Completing the program at John Tyler requires 44 credit hours of classroom work, most of it focused on technical and machine skills. Students can then go on to complete additional class work and get an associate’s degree.
“It is an excellent model for how to get people back into skilled trades,” said Melinda Miller, interim associate dean for engineering, business and public services at John Tyler Community College.
“We hear about the skills gap constantly, but this is very focused,” Miller said. “We are sure that these students are getting what they need because we have the employer telling us what they need.”
The number of students enrolled in the precision machining program at John Tyler varies, but Rolls-Royce is not the only company to take advantage of it, or to offer reimbursement to employees who enroll, Miller said.
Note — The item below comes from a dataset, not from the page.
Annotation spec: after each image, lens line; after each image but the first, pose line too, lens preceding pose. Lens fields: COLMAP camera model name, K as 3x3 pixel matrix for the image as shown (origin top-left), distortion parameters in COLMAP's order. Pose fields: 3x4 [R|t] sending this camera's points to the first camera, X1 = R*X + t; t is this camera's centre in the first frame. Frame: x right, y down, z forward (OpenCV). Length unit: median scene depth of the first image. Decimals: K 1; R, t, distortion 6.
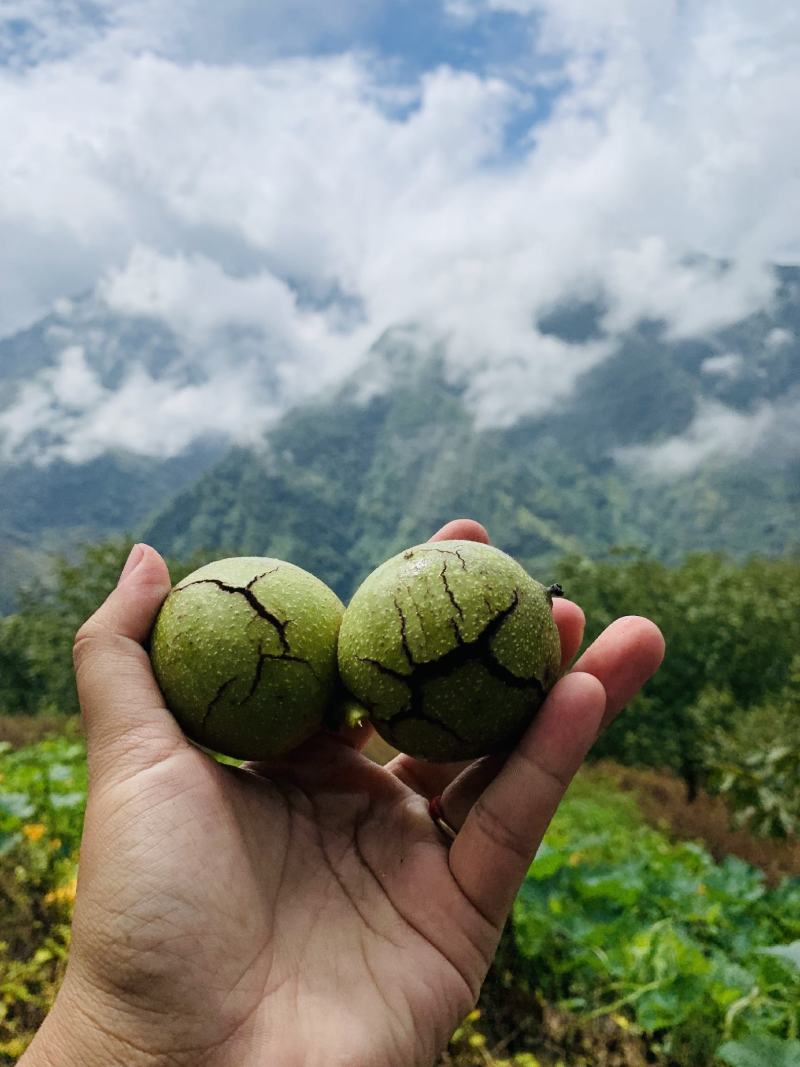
lens RADIAL K [[801.1, 0, 400.0], [0, 801.1, 533.5], [0, 0, 1]] dist [0.099346, -0.001908]
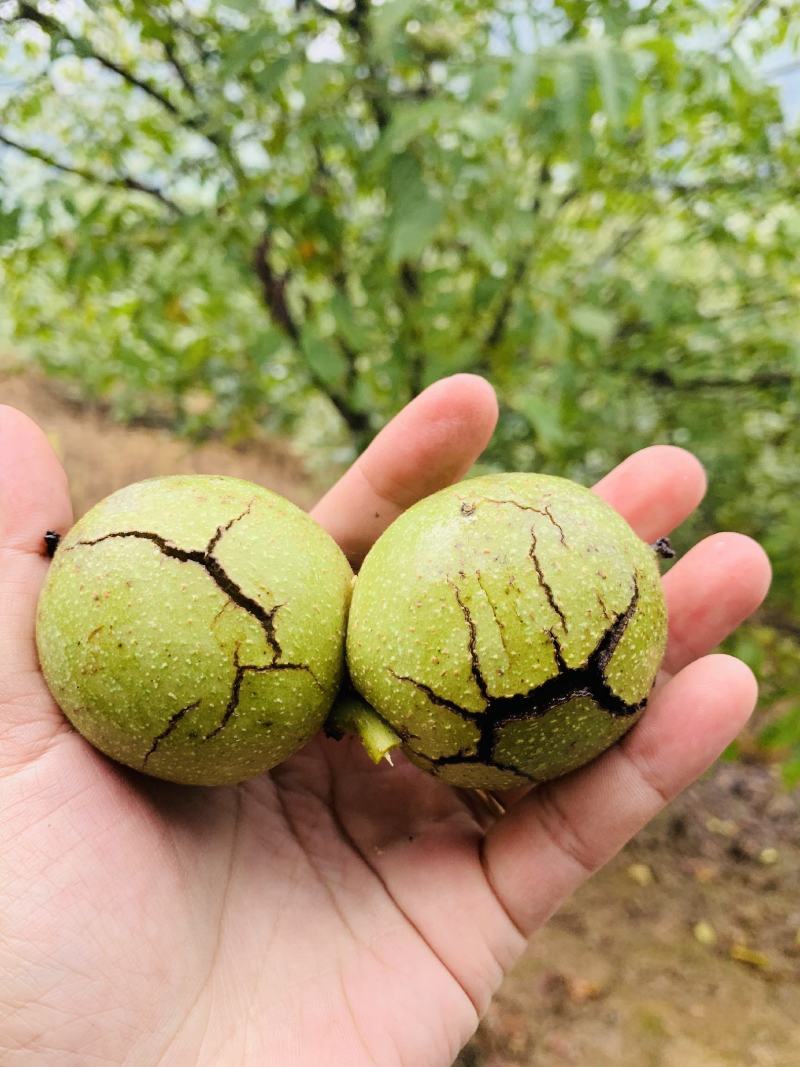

This fall, about 40 students are expected to be enrolled in the program. That includes 16 apprentices. In addition, about 30 high school students are planning to participate in the school’s machining technology program at the Chester campus.
Rolls-Royce has offered after-school work for high school students, who can then join the apprenticeship program as employees after graduation.
Recent high school graduates who have joined the program include Ashton Woods, who worked after school at Rolls-Royce for several months before graduating from Matoaca High School in Chesterfield this year and immediately getting a job. He will be enrolled at John Tyler this fall.
“I am out of high school now, making good money,” Woods said. “It’s a good path.”
Glen Allen High School graduate Duncan Jokisch also worked an after-school job at Rolls-Royce and joined the apprenticeship program after graduation this spring.
Jokisch, a fan of air shows and planes, said his father is an engineer. He sees the apprenticeship program as a gateway to an eventual four-year degree in engineering.
Because of his eyesight, “I can’t exactly become a pilot,” he said. “So I might as well do the next best thing and actually work on the planes. Anything that can get me as close to the actual plane as possible, I enjoy.”
Older, mid-career-switchers in the program include some military vets like Decorress Parrott, who retired from the Army in May 2015 after 23 years. He was a mechanic and an instructor in the Army, so the Rolls-Royce program seemed to be a good fit. “When I was transitioning out, I heard about this program for machinists and I said, ‘Why not? I’ll give it a try,’ ” he said.
Keith Brown had worked in manufacturing for 20 years before joining Rolls-Royce four years ago and entering the apprentice program in his 40s. An artist, Brown said he studied graphic design at Virginia Commonwealth University years ago, but he did not finish his degree because he got married and had children. He now plans to retire from Rolls-Royce.
Carl Bishop, a 35-year-old Dinwiddie resident, joined Rolls-Royce early in 2015 and is now in the apprenticeship program. He had worked at other manufacturing jobs, including the former Qimonda computer chip plant in Henrico County, during his career.
The machinist apprentice program is something he would recommend for other career-changers or students coming out of high school.
“This field does not seem like it is in any danger of going anywhere anytime soon,” he said. “It is definitely a good skill to have once you have completed your machining certificate and you have your journeyman’s card. It is something you can take with you if you have to go somewhere else.”